Question

The value of $${\cos ^2}{30^0} - {\sin ^2}{30^0}$$ is
$$\eqalign{
A. & \cos {60^0} \cr
B. & \sin {60^0} \cr
C. & 0 \cr
D. & 1 \cr} $$

Answer 1

Hint: We know the values of trigonometry term from trigonometry table. We need to put those values in given problems.

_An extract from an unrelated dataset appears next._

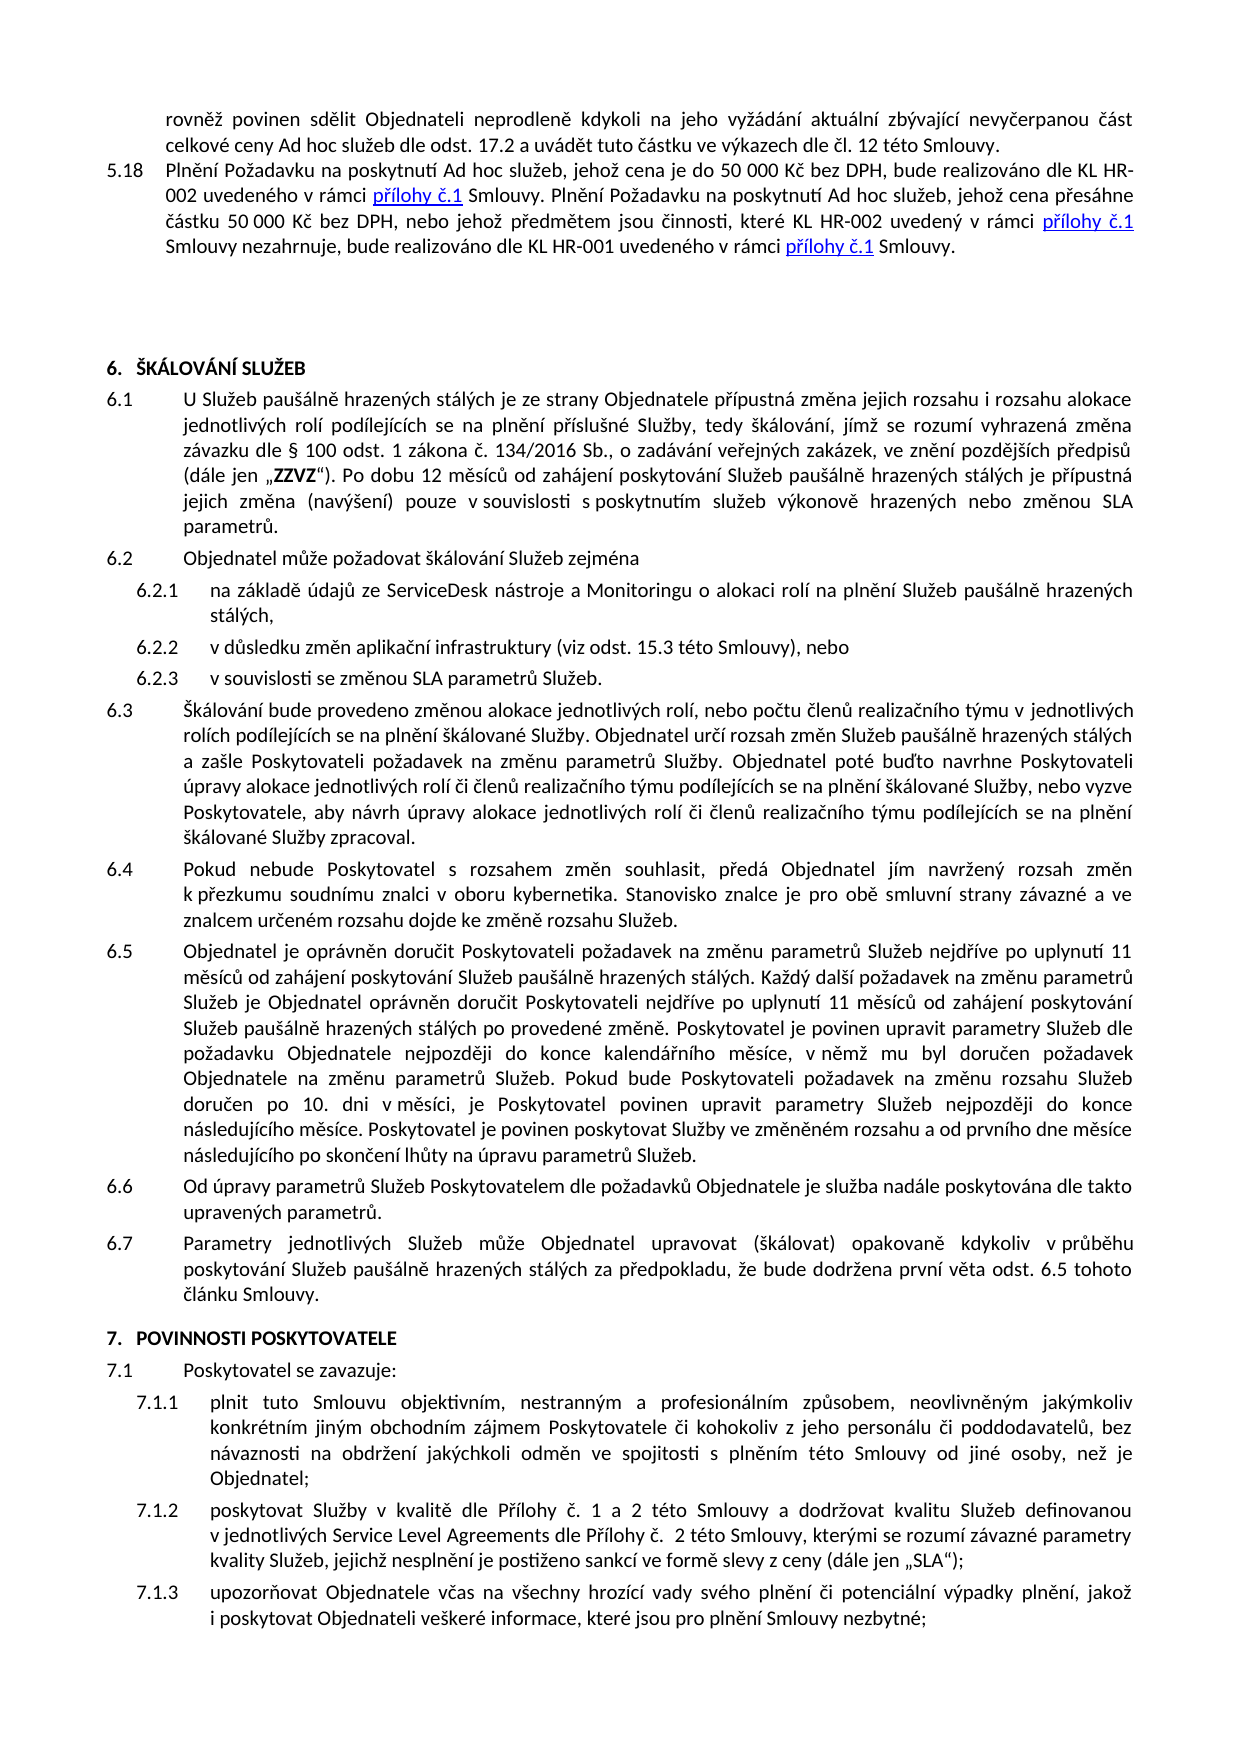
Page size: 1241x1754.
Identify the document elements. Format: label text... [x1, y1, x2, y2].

Complete step-by-step answer:
$$\eqalign{
  & {\cos ^2}{30^0} - {\sin ^2}{30^0} \cr
  & = {\left( {\dfrac{{\sqrt 3 }}{2}} \right)^2} - {\left( {\dfrac{1}{2}} \right)^2} \cr
  & = \dfrac{3}{4} - \dfrac{1}{4} \cr
  & = \dfrac{1}{2} \cr
  & = \cos {60^0} \cr} $$
Hence, the answer is $$\cos {60^0}$$
Additional Information:
Trigonometry is a branch of mathematics that deals with triangles. Trigonometry is also known as the study of relationships between lengths and angles of triangles. It is used in various field:-
1.It is used in oceanography in calculating the height of tides in oceans.
2.The sine and cosine functions are fundamental to the theory of periodic functions, those that describe the sound and light waves.

Note: For solving these types of questions remember all trigonometric formulas and identities. This is a simple problem, just put the correct value to get an answer.